La guerre a déstabilisé le Golfe, tandis que le blocus effectif du détroit d’Ormuz par l’Iran a provoqué une flambée des prix de l’énergie, alimentant l’inflation mondiale et faisant craindre un ralentissement économique.
La hausse des prix, notamment pour l’essence, est une question politiquement sensible pour Trump à l’approche des élections législatives de novembre.
L’Iran a déclaré que plusieurs navires avaient tenté de circuler sur la voie navigable sur une « route non autorisée » et n’avaient pas tenu compte des avertissements pour corriger leur cap. Le détroit restera fermé jusqu'à « la fin de l'ingérence américaine dans cette région », ont indiqué les Gardiens de la révolution.
« Il ne peut y avoir qu’un respect mutuel »
Le ministre iranien des Affaires étrangères Abbas Araqchi a accusé les États-Unis de violer l’accord de cessez-le-feu. « Il ne peut y avoir qu’un respect mutuel », a-t-il écrit vendredi sur X.
Dimanche, le principal négociateur iranien, Mohammad Baqer Ghalibaf, a publié sur X : "L'ère des accords unilatéraux est révolue. Nous vous l'avions dit : tenez parole ou payez le prix. La réalité frappe."
Les États-Unis ont révoqué mardi la licence autorisant la vente de brut iranien après que trois pétroliers commerciaux qataris et saoudiens aient essuyé des tirs plus tôt dans la semaine, incitant les États-Unis à frapper des sites iraniens. L’Iran a ensuite frappé des sites militaires américains dans les États du Golfe.

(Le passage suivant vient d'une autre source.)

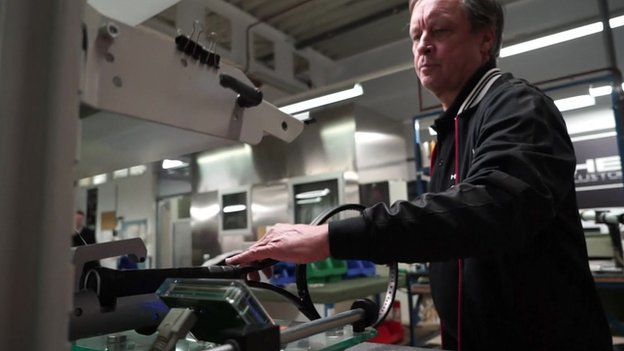
Find the location of a particular element. This screenshot has height=351, width=624. ceiling lights is located at coordinates (582, 99), (550, 38), (319, 103).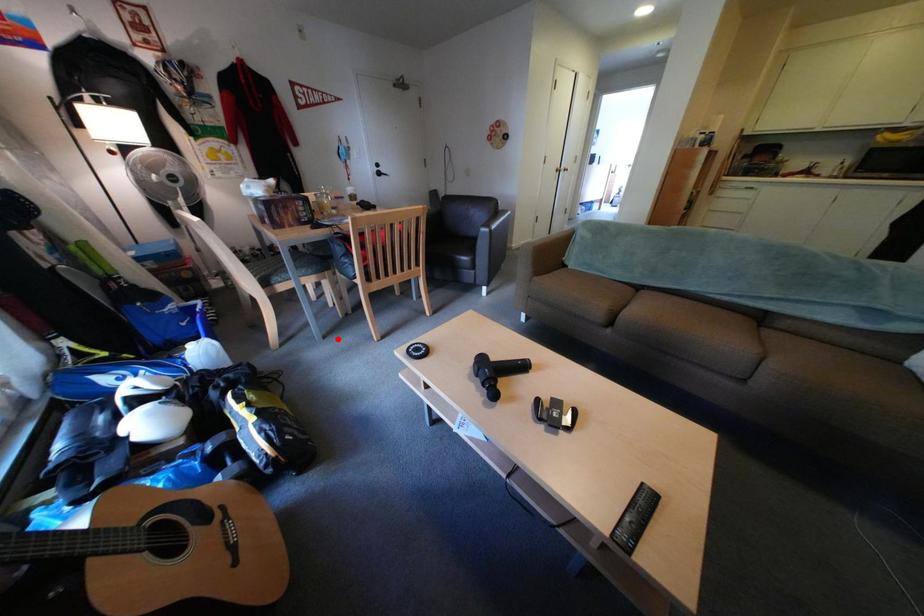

Araqchi et le ministre omanais des Affaires étrangères Badr Albusaidi se sont rencontrés à Oman pour échanger « des points de vue sur les mécanismes appropriés pour le passage en toute sécurité des navires à travers le détroit d'Ormuz », selon un communiqué du ministre iranien des Affaires étrangères. L’agence de presse officielle d’Oman a déclaré que les négociateurs omanais et iraniens poursuivraient les négociations « aux niveaux technique et politique ».
Une déclaration écrite du nouveau guide suprême iranien, l’ayatollah Mojtaba Khamenei, a menacé samedi de se venger de l’assassinat de son prédécesseur et père lors des premières attaques de la guerre.
"Nous nous engageons à venger le sang du leader martyr et de tous les martyrs", indique son message. Le communiqué a été publié jeudi à l’occasion des cérémonies funéraires de l’ancien dirigeant, l’ayatollah Ali Khamenei. Son fils n'a pas assisté aux cérémonies et n'a pas été vu en public depuis le début de la guerre.